Et c’est ainsi que, de bulle en bulle, on en arrive à la bulle des bulles, la bulle-monde. C’est le capitalisme qui veut cela. Si le communisme était un boulet, la théorie économique chère à Adam Smith et Alain Minc affectionne, elle, les bulles, la lutte finale s’étant muée ici en bulle finale.
En deux siècles de marche en avant ininterrompue, le libéralisme économique a acquis la conviction étrange qu’il allait pouvoir faire grimper les courbes jusqu’au plafond. Et ce qui vaut pour la finance vaut pareillement pour la démographie, l’immigration, les échanges commerciaux et quantité d’autres domaines. Dans la vision capitaliste du monde, la croissance est illimitée, les marchés éternellement haussiers et les richesses inépuisables. Le monde a beau être fini, on a décidé une fois pour toutes d’en user comme s’il était infini. Ou substituable (le jour où il sera fini). Icare, avant sa chute, ne raisonnait pas autrement. Mais rien n’est éternel, les bulles moins que le reste, dont John Maynard Keynes disait qu’elles étaient pareilles aux arbres : il ne leur est pas donné de pouvoir grimper jusqu’au ciel, même si elles peuvent parfois donner l’impression de le toucher.

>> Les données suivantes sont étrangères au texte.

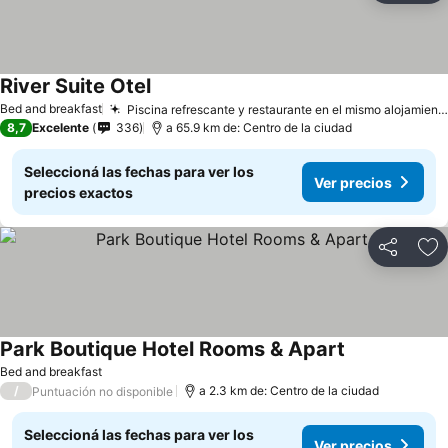
River Suite Otel
Bed and breakfast
Piscina refrescante y restaurante en el mismo alojamiento
8,7
Excelente
336
a 65.9 km de: Centro de la ciudad
Seleccioná las fechas para ver los
Ver precios
precios exactos
Compartir
Añ
Park Boutique Hotel Rooms & Apart
Bed and breakfast
/
a 2.3 km de: Centro de la ciudad
Puntuación no disponible
Seleccioná las fechas para ver los
Ver precios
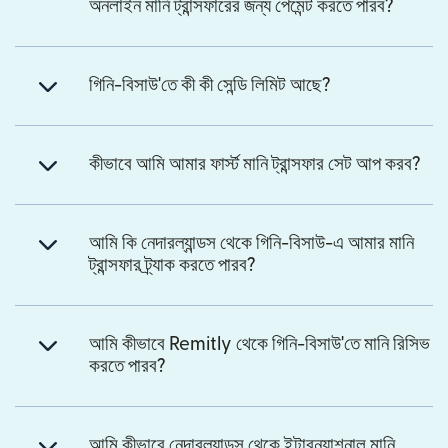
অনলাইন মানি ট্রান্সফারের জন্য পেমেন্ট করতে পারব?
গিনি-বিসাউ'তে কী কী সেন্ডি লিমিট আছে?
কীভাবে আমি আমার ফার্স্ট মানি ট্রান্সফার সেট আপ করব?
আমি কি নেদারল্যান্ডস থেকে গিনি-বিসাউ-এ আমার মানি
ট্রান্সফার ট্র্যাক করতে পারব?
আমি কীভাবে Remitly থেকে গিনি-বিসাউ'তে মানি রিসিভ
করতে পারব?
আমি কীভাবে নেদারল্যান্ডস থেকে ইন্টারন্যাশনাল মানি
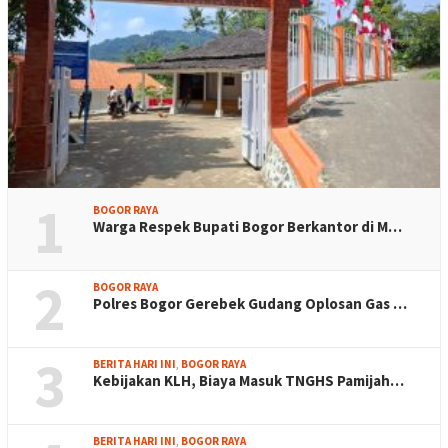
1
BOGOR RAYA
Warga Respek Bupati Bogor Berkantor di M…
2
BOGOR RAYA
Polres Bogor Gerebek Gudang Oplosan Gas …
3
BERITA HARI INI
,
BOGOR RAYA
Kebijakan KLH, Biaya Masuk TNGHS Pamijah…
BERITA HARI INI
,
BOGOR RAYA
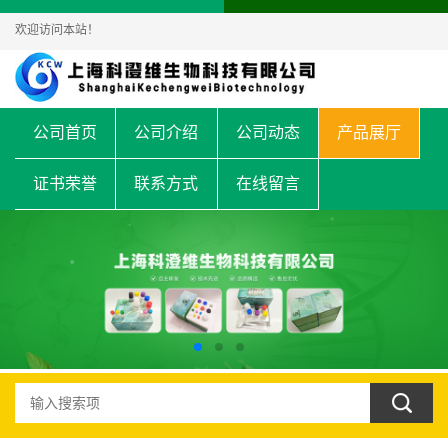
欢迎访问本站！
公司首页
公司介绍
公司动态
产品展厅
证书荣誉
联系方式
在线留言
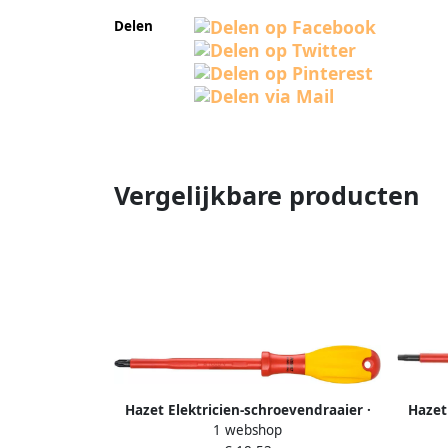
Delen
Vergelijkbare producten
Hazet Elektricien-schroevendraaier ·
Hazet
1 webshop
geïsoleerd 810VDE-PH3 · Kruiskop
geïsol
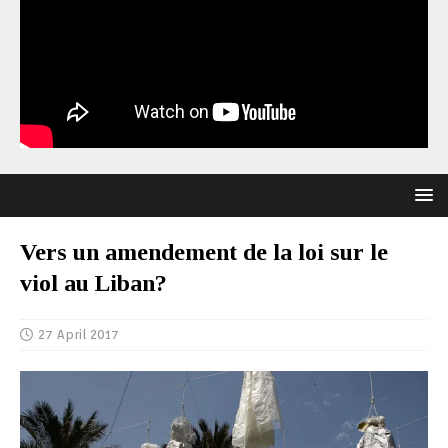
Vers un amendement de la loi sur le
viol au Liban?
27 April 2017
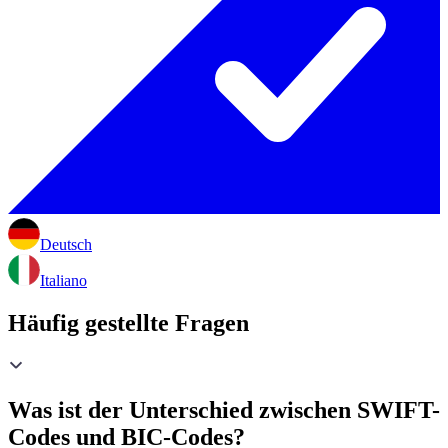
Deutsch
Italiano
Häufig gestellte Fragen
Was ist der Unterschied zwischen SWIFT-
Codes und BIC-Codes?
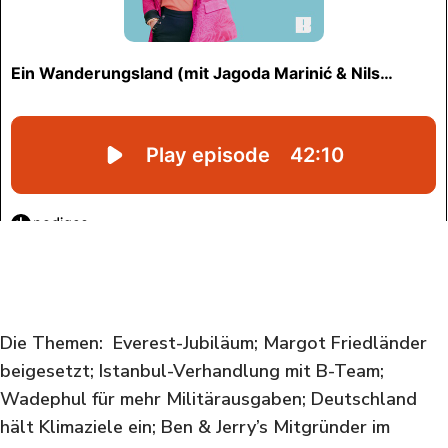
Die Themen:
Everest-Jubiläum; Margot Friedländer
beigesetzt; Istanbul-Verhandlung mit B-Team;
Wadephul für mehr Militärausgaben; Deutschland
hält Klimaziele ein; Ben & Jerry’s Mitgründer im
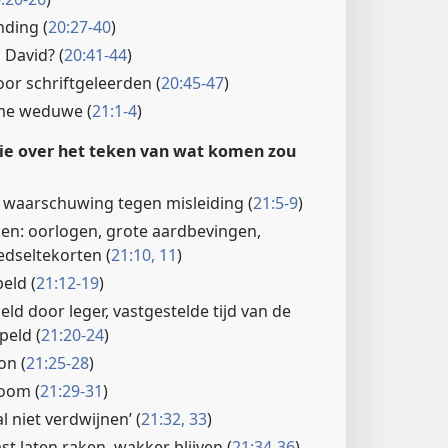
nding (
20:27-40
)
 David? (
20:41-44
)
r schriftgeleerden (
20:45-47
)
me weduwe (
21:1-4
)
etie over het teken van wat komen zou
 waarschuwing tegen misleiding (
21:5-9
)
en: oorlogen, grote aardbevingen,
dseltekorten (
21:10, 11
)
eld (
21:12-19
)
ld door leger, vastgestelde tijd van de
peld (
21:20-24
)
n (
21:25-28
)
boom (
21:29-31
)
l niet verdwijnen’ (
21:32, 33
)
st laten raken, wakker blijven (
21:34-36
)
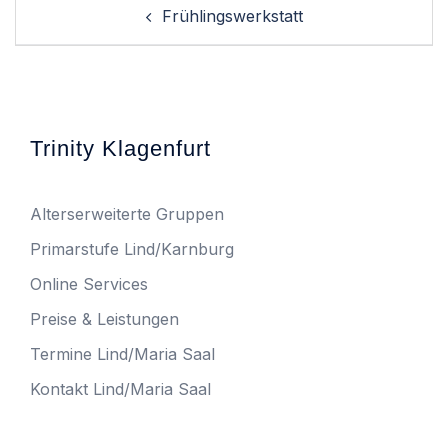
Post
Frühlingswerkstatt
navigation
Trinity Klagenfurt
Alterserweiterte Gruppen
Primarstufe Lind/Karnburg
Online Services
Preise & Leistungen
Termine Lind/Maria Saal
Kontakt Lind/Maria Saal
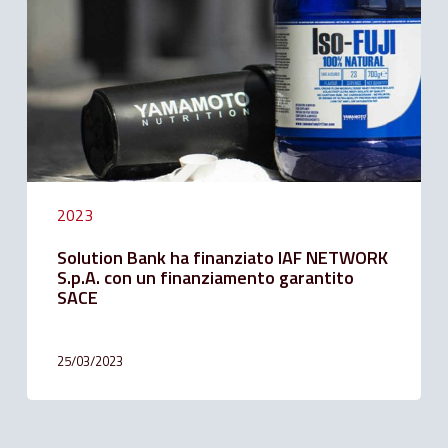
IAF
NETWORK
S.p.A.
con
un
finanziamento
garantito
SACE
2023
Solution Bank ha finanziato IAF NETWORK
S.p.A. con un finanziamento garantito
SACE
25/03/2023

Quand, en 1720, la Compagnie des mers du Sud s’effondra à la suite d’un krach vertigineux, le Parlement anglais vota le Bubble Act, la première loi sur les bulles. On demanda au maître de la Monnaie d’alors, Isaac Newton lui-même (autre temps, autres mœurs, autres gens), ce que cette affaire lui inspirait. Il répondit poliment qu’il pouvait « calculer les mouvements des corps célestes, mais pas la folie des gens ». Nous non plus. C’est pourtant elle qui fonde notre monde.
Autant dire qu’il est aussi instable que les Twin Towers avant leur effondrement et la tour de Babel avant sa dispersion, car il en va des bulles économiques comme des bulles migratoires. Ça gonfle et ça fait pschitt. In bullo veritas, c’était écrit d’avance.